Read more about: Coalition, Economy, Fianna Fail, Government, Green Party, Irish Politics, Parties

So the figures on the live register come out today with something for all sides. The live register is down 13,500 on last month. This is clearly something government will look at in hope, however all the opposition parties will emphasise the fact that the seasonally adjusted number on the live register has risen by 8,000 or so this year.  Leo Varadker reckons that this means we will hit an unemployment rate of 5.5% by 2008.

The unemployment rate could well be a problem, the CSO stats are not designed to measure unemployment but do make a stab at it putting the rate at 4.7% where it has been for the past few months. The IMF predicted growth of 4.7% for next year. Today’s Central Bank economic quarterly bulletin however is probably more worrying. Where talk for next years growth has been trimmed back to around 4%-4.5% the bank is predicting GNP growth of around 3.25% and GDP of 3.5% (bearing in mind the distinction between the two where GNP tends to reflect what we keep in the country, this is a highly worrying trend).

The pressure on government is likely to be ratcheted up by the opposition but they will surely be relieved to have the knock on easing of inflationary pressures thanks to lower growth with Central Bank suggestions of 2.5%-3% depending on the measure one prefers to use.
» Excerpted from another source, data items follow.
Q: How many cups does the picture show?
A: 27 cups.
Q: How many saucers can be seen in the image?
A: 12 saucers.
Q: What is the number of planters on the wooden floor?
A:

We should probably be pretty happy that the only party willing to take such a realistic view on the economy at election time are in power.

Considering talk of budget deficits and economic slowdown and increases in unemployment, there is also huge pressure on the government to ‘do something about it’. With the scrapping of the estimates process in its usual form they are probably able to shorten the political damage of shrunken budgets however their policy agenda is equally opaque since we are now left entirely waiting until December. With the budgetary issues in mind and the recent freezes in the HSE acting as clear indications of the governments unwillingness to spend into a deficit/slowdown, there is interesting talk from rabidly Keynesian IBEC on spending on infrastructure into a construction downturn.
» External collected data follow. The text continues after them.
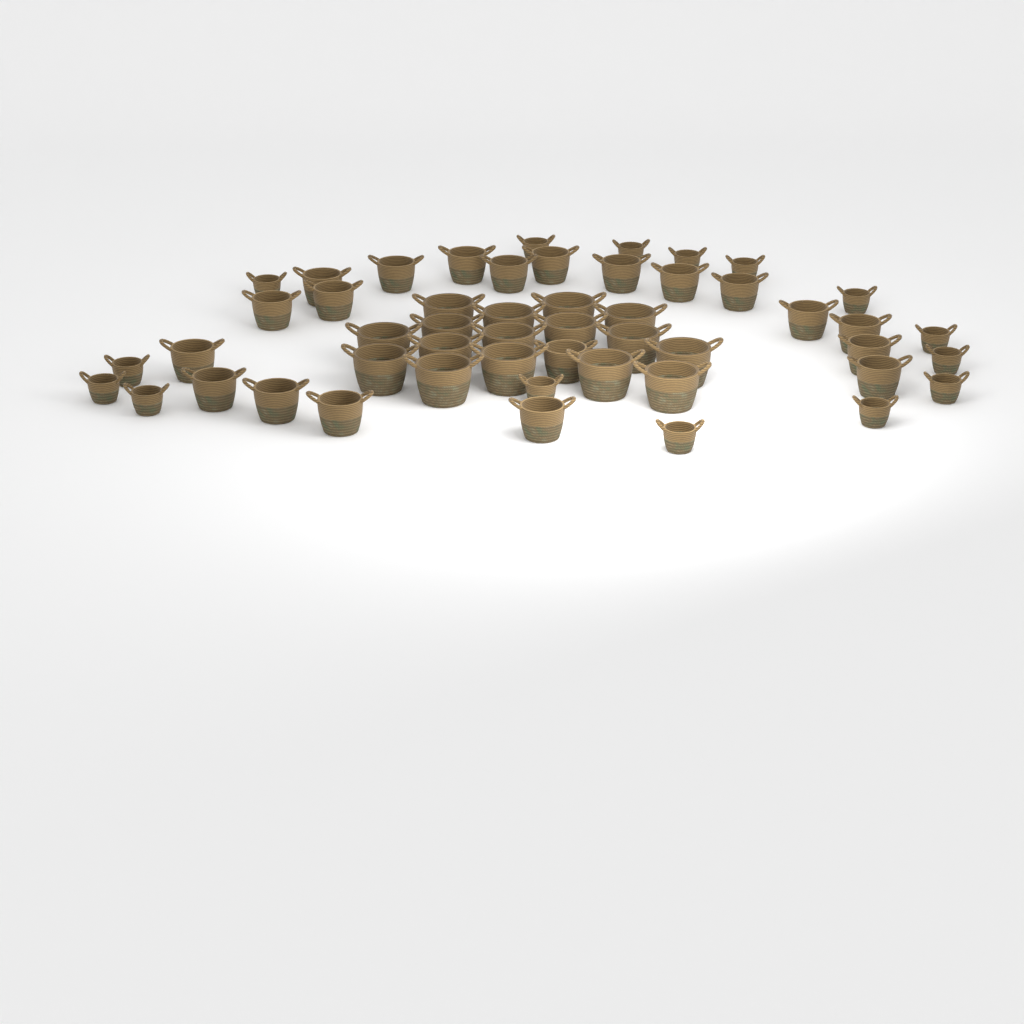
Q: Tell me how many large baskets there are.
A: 16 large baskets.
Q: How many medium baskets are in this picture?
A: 20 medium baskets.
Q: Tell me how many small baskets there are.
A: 15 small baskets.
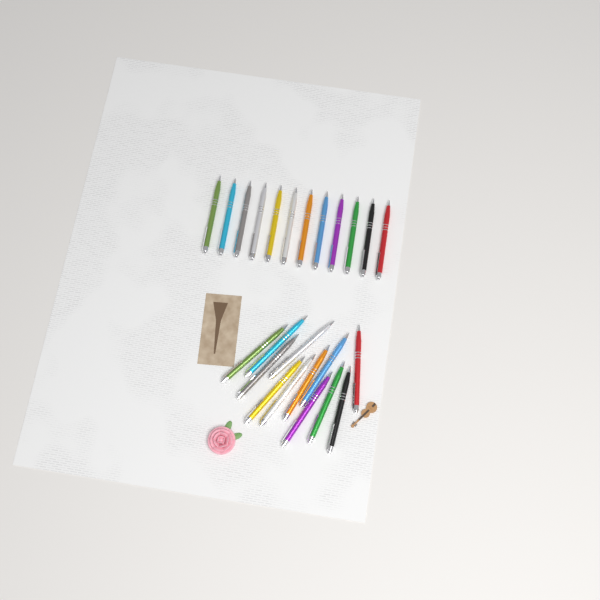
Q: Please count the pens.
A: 24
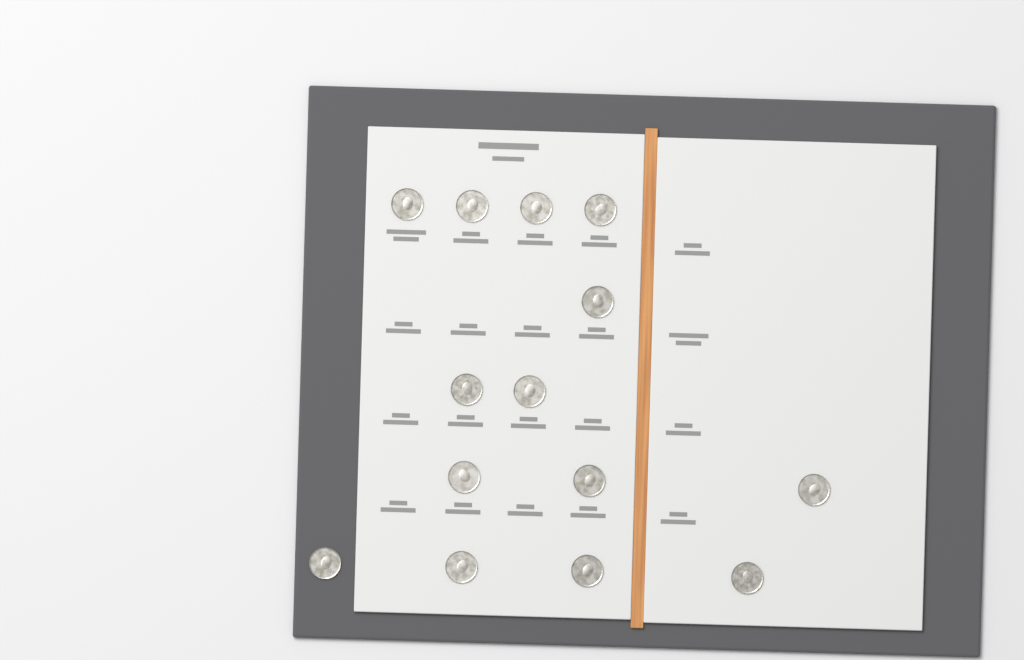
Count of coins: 14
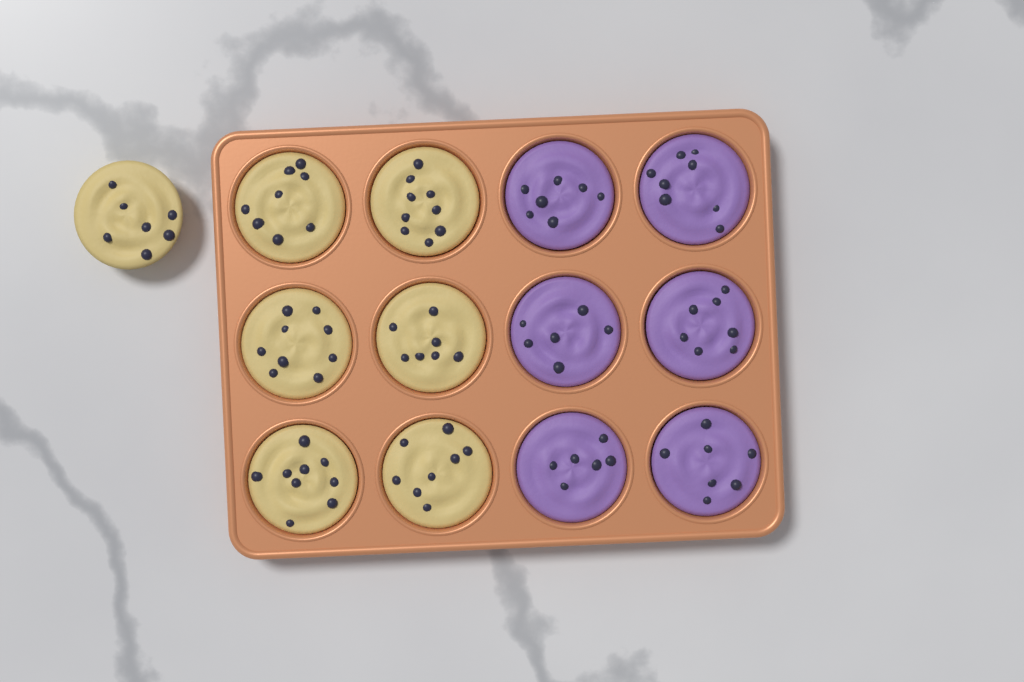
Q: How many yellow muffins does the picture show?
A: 7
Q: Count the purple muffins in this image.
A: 6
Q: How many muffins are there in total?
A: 13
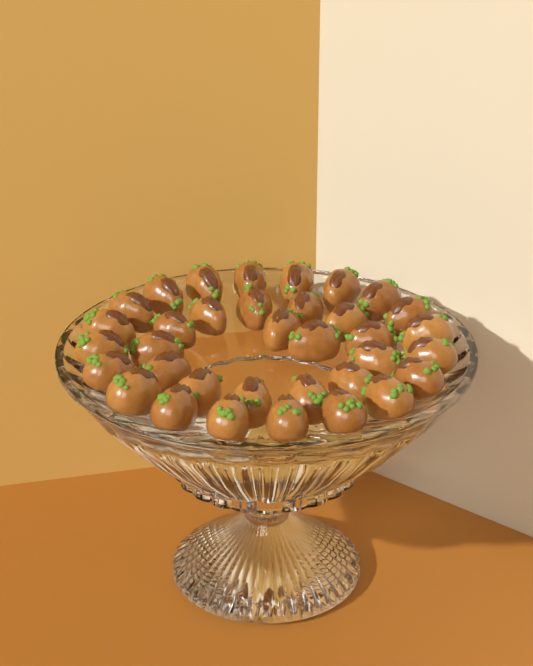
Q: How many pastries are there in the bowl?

They are calling for an additional 1% of GNP to be spent on the NDP as a means of managing the slowdown in construction and, if my Keynes is correct, spending our way out of a downturn by stimulating demand and jobs. I await the heralding of welfare state and mixed economies, but I may be left waiting.

4 Responses to “Economic Data Suggests Slower Times in 2008, So Spend More Brian!”
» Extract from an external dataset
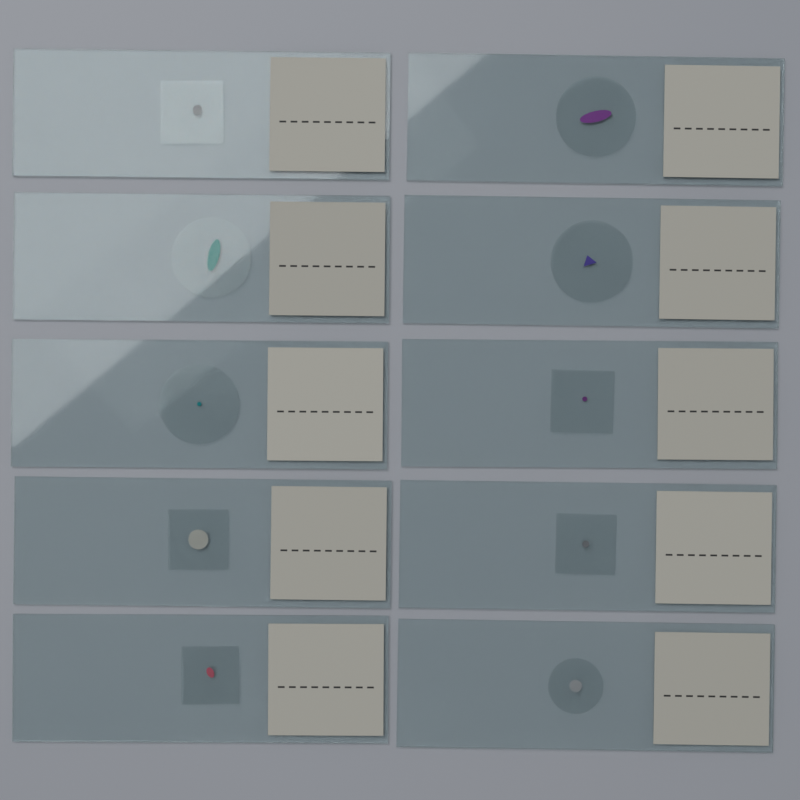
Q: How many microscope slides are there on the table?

  1. # Comment by Adam Maguire Oct 5th, 2007 14:10

    IBEC’s calls seem to go completely against what the ERSI have advised, that is that the Government shouldn’t try to bail out the construction industry.

    I wonder who Cowen will listen to.

  2. # Comment by Aaron McDaid Oct 5th, 2007 15:10

    Didn’t a large proportion of government income in the past come from stamp duty? If so, this means that government income will drop sharply even if there isn’t any real recession. i.e. We might need to have realistic tax levels.

    What proportion of government income came from stamp duty? I don’t really know where to look.

  3. # Comment by Simon Oct 5th, 2007 15:10

    Would the GNP drop be more reliant then GDP on construction While it is a drop growth of over 3% is still I am guessing above the EU average. and unemployment still well below the EU average.

  4. # Comment by Michael Taft Oct 9th, 2007 10:10

    Aaron - in 2000 Stamp Duties made up 4.1% of tax revenue. By 2006 this increased to 8.2%. Capital Gains (which is not all property-related, of course) rose from 3.2% in 2000 to 6.8% last year. The Minister’s Budget is under pressure because revenue from these sources are seriously falling short of projections. You can get these figures from Department of Finance website - either under Exchequer Statements of Budgets in the sidebar.

    Simon - current GDP growth in the Eurozone area is 2.5%, while it is 2.8% in the EU-27. With the ESRI predicting 2.9% GNP growth next year (and continually revising this figure downwards) we will probably be average or slightly below, if current EU trends continue. On unemployment - in the Eurozone it is 6.9% while in the EU-27 it is 6.7%. Again, with next year projections putting Ireland at 5.6% - we will thankfully still be below, but not by much.